- **Exercices**
a - Citez le passage du texte sur la conférence de Didier Reynders, de « Était-ce à cause » à « des détenus belgo-marocains. ».
b - Recopiez les enregistrements depuis le début jusqu'à la ligne contenant « Chengdu: none -> 5:38 » incluse, en remplaçant « Cairo » par « Le Caire » sans rien modifier d'autre. Ne donnez que ces lignes.

===== Texte fourni

Source
Luk Vervaet
Le mercredi 23 janvier, Farida, Dounia,
Malika, Mohamed et moi avons participé à une conférence du ministre des
Affaires étrangères Didier Reynders (MR), organisée par le Mouvement
Européen-Belgique. Thème de la conférence : “Belgique – UE, 60 ans d’union“.
Comme le ministre allait parler des « 60 ans de paix en Europe » et du « prix Nobel pour la Paix»,
accordé à l’Europe en 2012, nous nous sommes dit que c’était une bonne
occasion, pour notre Comité des familles des détenus européens au Maroc,
d´interpeller le ministre sur les relations avec le Maroc. Et en
particulier sur son attitude par rapport aux prisonniers belgo-marocains
dans les prisons marocaines.
Je vous épargne les détails du déroulement de cette conférence mais nous avons quand même réussi à poser une question : « Monsieur
le ministre, ces derniers mois vous avez fait plusieurs déclarations,
insistant sur la nécessité d’améliorer et de renforcer nos relations
avec le Maroc. Comment pouvez-vous justifier votre position quand, en
2012, il y a eu au moins cinq rapports d’organisations internationales,
dont le rapport du Rapporteur sur la torture de l’ONU Juan Mendez et
celui du CNDH, qui dénoncent la torture systématique et généralisée,
pratiquée au sein du système judiciaire et carcéral du Maroc ? Et, dans
ce même cadre, comment pouvez-vous justifier votre abandon des détenus
belgo-marocains au Maroc ? ».
Était-ce à cause de la présence dans la
salle des familles des détenus ? En tout cas, le ministre n’a pas sorti
l’argument habituel de la double nationalité pour justifier l´inertie
du gouvernement belge à l´égard des détenus belgo-marocains.

==========
===== Données enregistrées

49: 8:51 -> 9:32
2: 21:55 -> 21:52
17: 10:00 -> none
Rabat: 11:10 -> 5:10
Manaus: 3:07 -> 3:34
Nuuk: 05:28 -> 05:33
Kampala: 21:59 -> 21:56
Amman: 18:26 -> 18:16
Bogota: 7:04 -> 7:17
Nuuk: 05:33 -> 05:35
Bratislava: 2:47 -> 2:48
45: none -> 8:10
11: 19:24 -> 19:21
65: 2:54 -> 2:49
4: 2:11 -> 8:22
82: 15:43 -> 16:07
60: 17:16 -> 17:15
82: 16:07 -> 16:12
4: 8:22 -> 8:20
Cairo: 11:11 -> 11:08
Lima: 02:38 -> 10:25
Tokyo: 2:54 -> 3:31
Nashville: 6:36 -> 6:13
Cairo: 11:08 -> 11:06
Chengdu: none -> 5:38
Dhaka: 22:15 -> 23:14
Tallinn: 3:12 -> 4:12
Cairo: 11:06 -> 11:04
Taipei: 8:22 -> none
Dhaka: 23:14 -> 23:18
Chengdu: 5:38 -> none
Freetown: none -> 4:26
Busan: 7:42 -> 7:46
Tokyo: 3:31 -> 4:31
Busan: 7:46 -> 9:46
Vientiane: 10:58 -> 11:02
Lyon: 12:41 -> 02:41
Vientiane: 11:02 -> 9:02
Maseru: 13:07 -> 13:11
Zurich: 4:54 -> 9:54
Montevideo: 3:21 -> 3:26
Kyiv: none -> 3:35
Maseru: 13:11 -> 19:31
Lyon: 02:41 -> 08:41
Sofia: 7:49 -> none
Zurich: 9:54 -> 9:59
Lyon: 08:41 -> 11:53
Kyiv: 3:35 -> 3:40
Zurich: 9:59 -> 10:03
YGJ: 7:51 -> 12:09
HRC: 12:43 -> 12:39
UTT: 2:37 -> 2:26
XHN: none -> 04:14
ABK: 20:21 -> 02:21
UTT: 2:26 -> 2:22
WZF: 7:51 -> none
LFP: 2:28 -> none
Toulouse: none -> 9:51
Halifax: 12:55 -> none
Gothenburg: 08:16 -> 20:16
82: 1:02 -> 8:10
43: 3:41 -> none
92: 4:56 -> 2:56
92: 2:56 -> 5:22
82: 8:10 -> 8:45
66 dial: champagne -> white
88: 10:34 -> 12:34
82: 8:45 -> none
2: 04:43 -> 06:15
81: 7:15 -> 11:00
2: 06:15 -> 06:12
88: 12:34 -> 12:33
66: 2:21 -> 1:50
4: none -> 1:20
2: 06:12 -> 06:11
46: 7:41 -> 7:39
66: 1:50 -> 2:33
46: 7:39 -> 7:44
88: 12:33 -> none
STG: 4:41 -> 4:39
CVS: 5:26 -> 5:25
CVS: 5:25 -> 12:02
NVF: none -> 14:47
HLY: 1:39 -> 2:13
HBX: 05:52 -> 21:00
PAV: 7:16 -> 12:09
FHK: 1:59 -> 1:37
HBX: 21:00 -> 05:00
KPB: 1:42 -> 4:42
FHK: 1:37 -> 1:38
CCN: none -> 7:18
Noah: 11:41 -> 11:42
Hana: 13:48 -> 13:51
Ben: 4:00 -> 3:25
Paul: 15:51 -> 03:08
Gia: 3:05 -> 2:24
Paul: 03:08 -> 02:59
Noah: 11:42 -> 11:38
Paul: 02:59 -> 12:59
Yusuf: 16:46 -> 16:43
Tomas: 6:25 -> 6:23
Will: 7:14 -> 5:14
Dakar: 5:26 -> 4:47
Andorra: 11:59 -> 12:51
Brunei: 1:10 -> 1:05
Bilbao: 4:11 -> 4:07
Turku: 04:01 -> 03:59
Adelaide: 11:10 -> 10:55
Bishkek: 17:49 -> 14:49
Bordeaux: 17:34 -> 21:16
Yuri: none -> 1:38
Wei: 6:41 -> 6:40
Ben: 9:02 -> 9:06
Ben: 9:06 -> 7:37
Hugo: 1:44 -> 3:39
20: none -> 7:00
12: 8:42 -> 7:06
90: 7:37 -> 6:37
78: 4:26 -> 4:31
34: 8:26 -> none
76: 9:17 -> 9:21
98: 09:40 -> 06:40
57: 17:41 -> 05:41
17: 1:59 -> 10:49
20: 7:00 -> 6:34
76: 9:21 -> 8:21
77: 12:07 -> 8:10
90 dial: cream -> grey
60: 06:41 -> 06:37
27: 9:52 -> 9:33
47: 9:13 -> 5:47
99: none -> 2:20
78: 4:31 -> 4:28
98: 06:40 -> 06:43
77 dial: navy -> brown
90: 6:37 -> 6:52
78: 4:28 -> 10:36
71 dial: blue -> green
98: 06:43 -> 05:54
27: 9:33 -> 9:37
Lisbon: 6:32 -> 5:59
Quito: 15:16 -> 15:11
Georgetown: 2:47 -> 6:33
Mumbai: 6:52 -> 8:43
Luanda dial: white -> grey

==========

- **Corrigé des exercices**
a -
Était-ce à cause de la présence dans la
salle des familles des détenus ? En tout cas, le ministre n’a pas sorti
l’argument habituel de la double nationalité pour justifier l´inertie
du gouvernement belge à l´égard des détenus belgo-marocains.

b -
49: 8:51 -> 9:32
2: 21:55 -> 21:52
17: 10:00 -> none
Rabat: 11:10 -> 5:10
Manaus: 3:07 -> 3:34
Nuuk: 05:28 -> 05:33
Kampala: 21:59 -> 21:56
Amman: 18:26 -> 18:16
Bogota: 7:04 -> 7:17
Nuuk: 05:33 -> 05:35
Bratislava: 2:47 -> 2:48
45: none -> 8:10
11: 19:24 -> 19:21
65: 2:54 -> 2:49
4: 2:11 -> 8:22
82: 15:43 -> 16:07
60: 17:16 -> 17:15
82: 16:07 -> 16:12
4: 8:22 -> 8:20
Le Caire: 11:11 -> 11:08
Lima: 02:38 -> 10:25
Tokyo: 2:54 -> 3:31
Nashville: 6:36 -> 6:13
Le Caire: 11:08 -> 11:06
Chengdu: none -> 5:38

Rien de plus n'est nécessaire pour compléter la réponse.